## [Task directions]
Beginning with the line that holds "Annotated regions visible", set down each line of the data below through the very last, exactly as given, and nothing beyond that.

## [Data section]
§

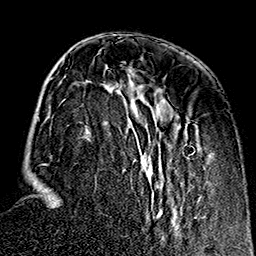
Breast MRI (dynamic contrast-enhanced), one axial slice. Position 53 of 160 along the scan axis. Cropped to one breast. Dynamic contrast-enhanced series, time point 2 of 7 at this slice position (early post-contrast). 1.5 T. TE 2.7 ms, TR 5.1 ms. 256 × 256 image matrix, field of view 178 × 178 mm. Female patient.
Annotated regions visible in this slice (semi-automatically segmented with operator editing):
- enhancing-tissue mask used for the functional tumour volume (all voxels passing the contrast-enhancement thresholds inside the analysis volume; usually the tumour): box from (x=44, y=62) to (x=206, y=234) px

§

## [Response box]
Annotated regions visible in this slice (semi-automatically segmented with operator editing):
- enhancing-tissue mask used for the functional tumour volume (all voxels passing the contrast-enhancement thresholds inside the analysis volume; usually the tumour): box from (x=44, y=62) to (x=206, y=234) px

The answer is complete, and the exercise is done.